Un ghetto e una lotta che ha impiegato più di 25 anni per arrivare finalmente a veder riconosciuti diritti elementari, ma sempre negati. E’ la storia di via Lugo: un centro alberghiero per accogliere e smistare i migranti arrivati a Genova, per un tempo massimo di diciotto mesi.

Sembra cronaca di oggi, invece no. La data di nascita di quei cinque caseggiati è l’aprile del 1952 e gli “ospiti” eravamo noi: persone arrivate dal Sud Italia in cerca di lavoro. Corsi e ricorsi della storia, cui lo SPI Cgil di Genova ha deciso di dedicare un percorso di approfondimento, coinvolgendo gli studenti del Liceo classico e linguistico Colombo.

Si scopre così, grazie alla tesi di laurea di Michele Giordano e alle foto di Angelo Gaulco, che quel centro “gaio, intimo e dotato di ogni comfort”, era in realtà sorvegliato 24 ore su 24, che gli abitanti erano schedati e che per entrare bisognava presentare una tessera di riconoscimento. E poi i servizi in comune e le docce a pagamento, l’acqua che non arrivava ai piani alti, il sovraffollamento.
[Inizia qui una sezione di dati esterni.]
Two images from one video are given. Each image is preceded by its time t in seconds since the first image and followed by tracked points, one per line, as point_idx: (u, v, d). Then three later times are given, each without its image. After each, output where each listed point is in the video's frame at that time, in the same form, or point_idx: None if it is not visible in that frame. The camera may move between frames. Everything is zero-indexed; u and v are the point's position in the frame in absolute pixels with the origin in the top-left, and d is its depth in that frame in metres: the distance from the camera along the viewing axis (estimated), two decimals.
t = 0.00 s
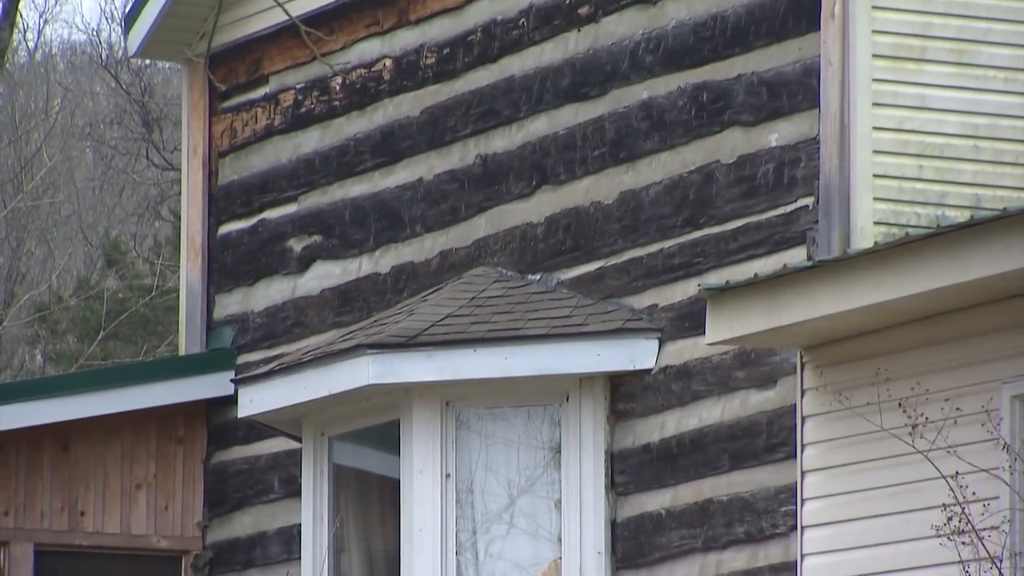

Infine, dopo lunghissimi anni, il riscatto: nel 1972/73 nasce un Comitato inquilini e iniziano le lotte per i diritti. Arrivano i corsi serali per ragazze e ragazzi, contro l’emerginazione scolastica, le prime migliorie e poi, con la giunta Cerofolini, i lavori di ristrutturazione degli stabili. “Il Lavoro”, nel maggio 1980, titola “Via Lugo, un ghetto scomparso”. Con la fine del Centro, però, a San Teodoro arrivano anche, in parte, i trasferimenti di abitanti, nelle case popolari del Cep e di Sestri Ponente: a disperderne una cultura fatta di difficoltà quotidiane, ma anche di lotta ed emancipazione.